### Given entries
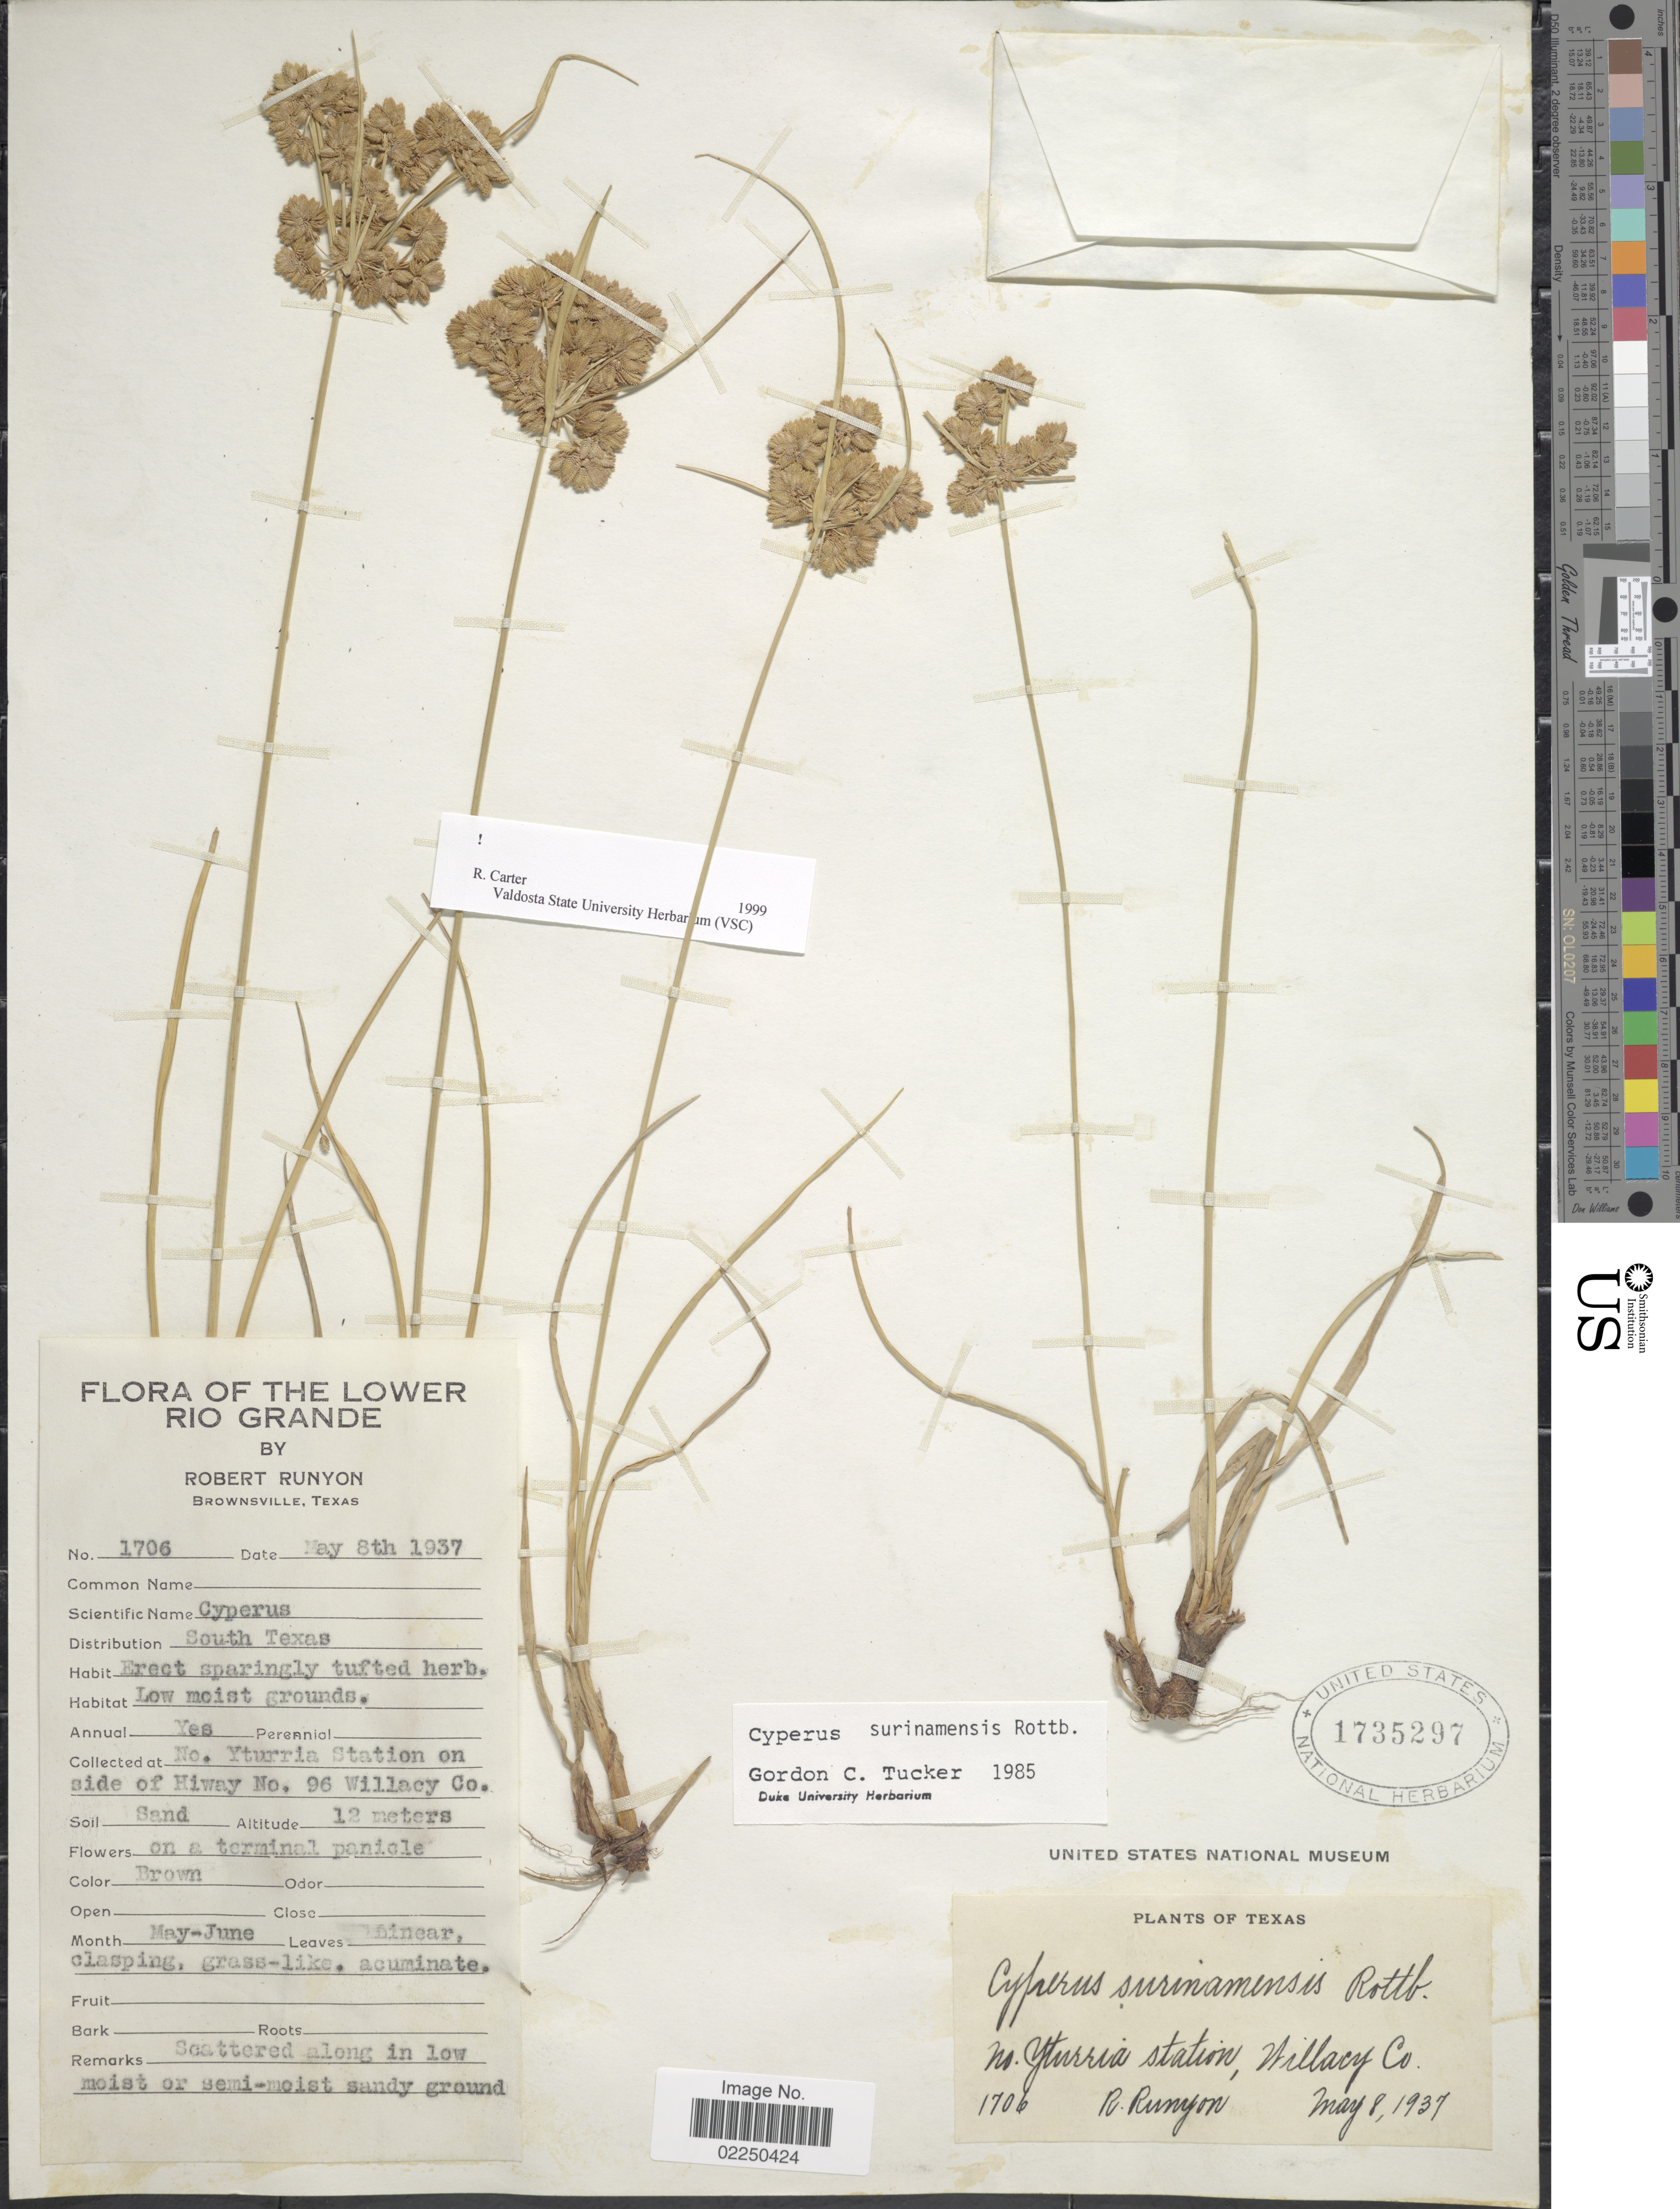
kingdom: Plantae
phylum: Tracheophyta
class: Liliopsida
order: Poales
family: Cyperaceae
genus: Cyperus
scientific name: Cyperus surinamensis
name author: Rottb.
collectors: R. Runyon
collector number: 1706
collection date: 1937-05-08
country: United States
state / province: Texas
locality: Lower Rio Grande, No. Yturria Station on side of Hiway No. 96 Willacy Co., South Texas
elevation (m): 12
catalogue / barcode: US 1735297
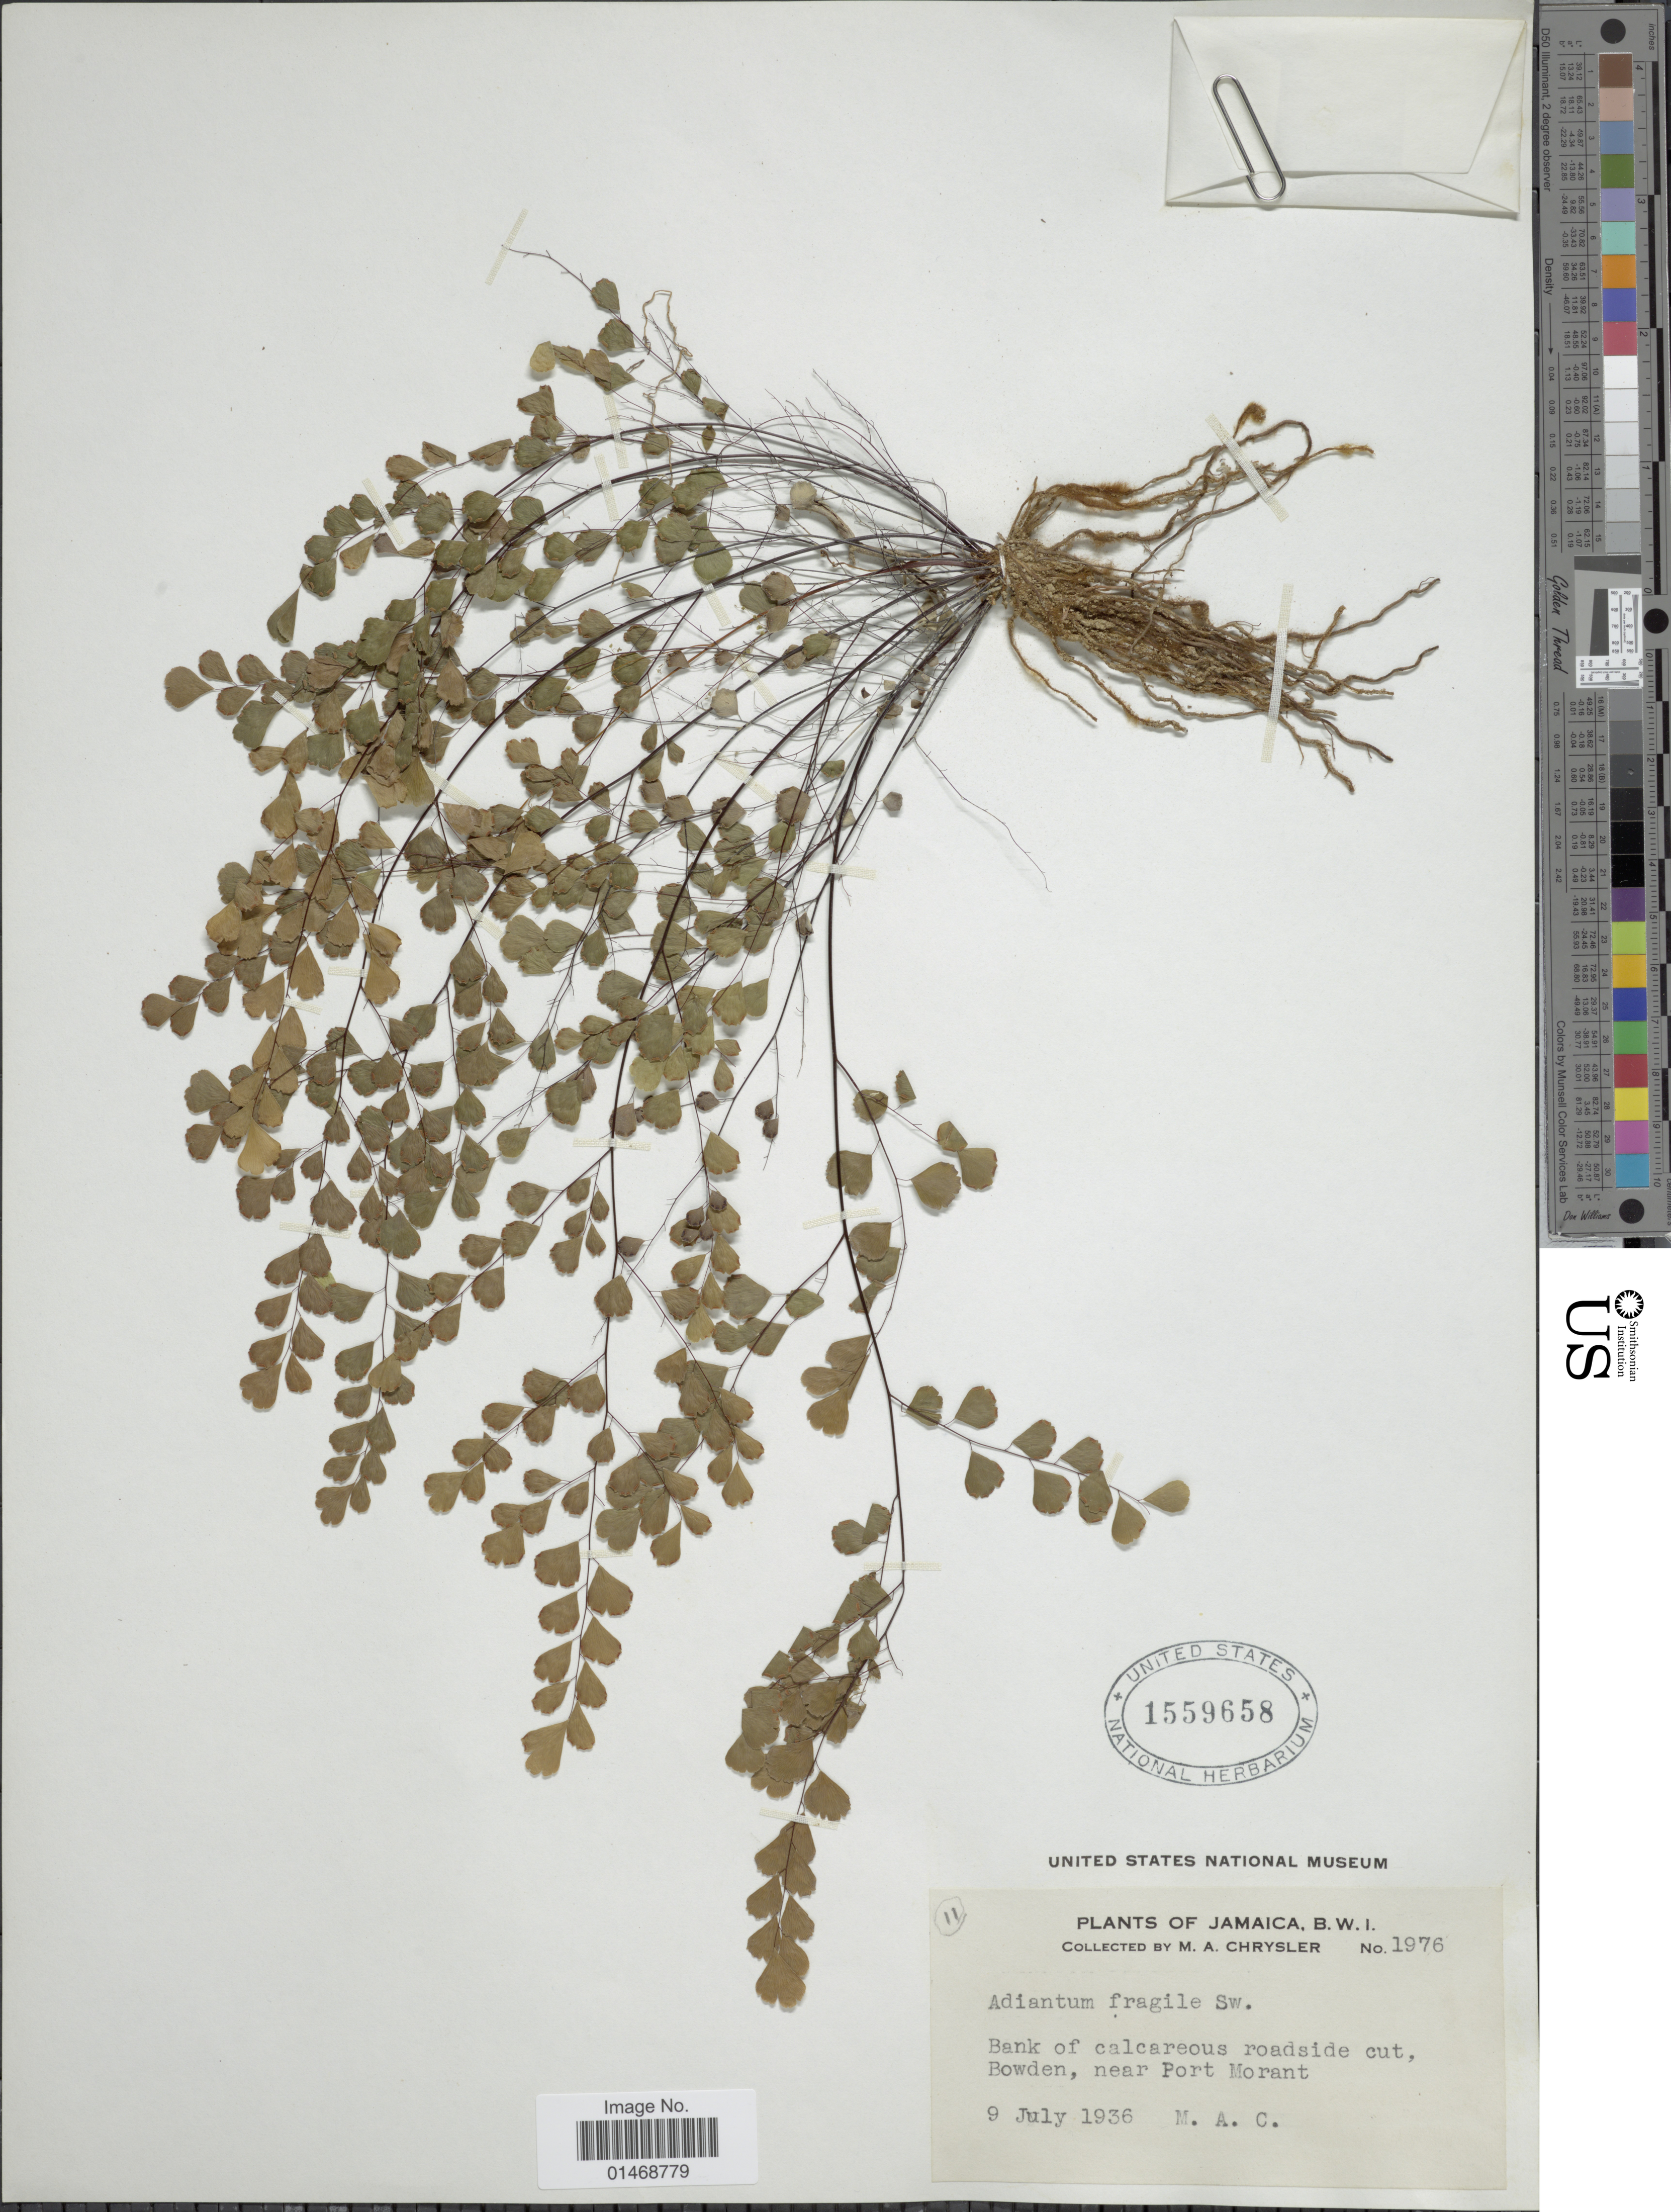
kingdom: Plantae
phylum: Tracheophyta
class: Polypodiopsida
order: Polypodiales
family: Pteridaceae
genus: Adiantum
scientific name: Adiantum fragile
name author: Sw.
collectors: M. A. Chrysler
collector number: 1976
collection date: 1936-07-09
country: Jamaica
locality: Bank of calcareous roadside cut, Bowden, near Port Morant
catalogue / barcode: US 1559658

### Work to do
Please render every line of the two items above as a Markdown table with the columns "Row" and "Entry", numbering the rows and omitting blank lines. Leave the pictures out.

### Answer
| Row | Entry |
|---|---|
| 1 | kingdom: Plantae |
| 2 | phylum: Tracheophyta |
| 3 | class: Liliopsida |
| 4 | order: Poales |
| 5 | family: Cyperaceae |
| 6 | genus: Cyperus |
| 7 | scientific name: Cyperus surinamensis |
| 8 | name author: Rottb. |
| 9 | collectors: R. Runyon |
| 10 | collector number: 1706 |
| 11 | collection date: 1937-05-08 |
| 12 | country: United States |
| 13 | state / province: Texas |
| 14 | locality: Lower Rio Grande, No. Yturria Station on side of Hiway No. 96 Willacy Co., South Texas |
| 15 | elevation (m): 12 |
| 16 | catalogue / barcode: US 1735297 |
| 17 | kingdom: Plantae |
| 18 | phylum: Tracheophyta |
| 19 | class: Polypodiopsida |
| 20 | order: Polypodiales |
| 21 | family: Pteridaceae |
| 22 | genus: Adiantum |
| 23 | scientific name: Adiantum fragile |
| 24 | name author: Sw. |
| 25 | collectors: M. A. Chrysler |
| 26 | collector number: 1976 |
| 27 | collection date: 1936-07-09 |
| 28 | country: Jamaica |
| 29 | locality: Bank of calcareous roadside cut, Bowden, near Port Morant |
| 30 | catalogue / barcode: US 1559658 |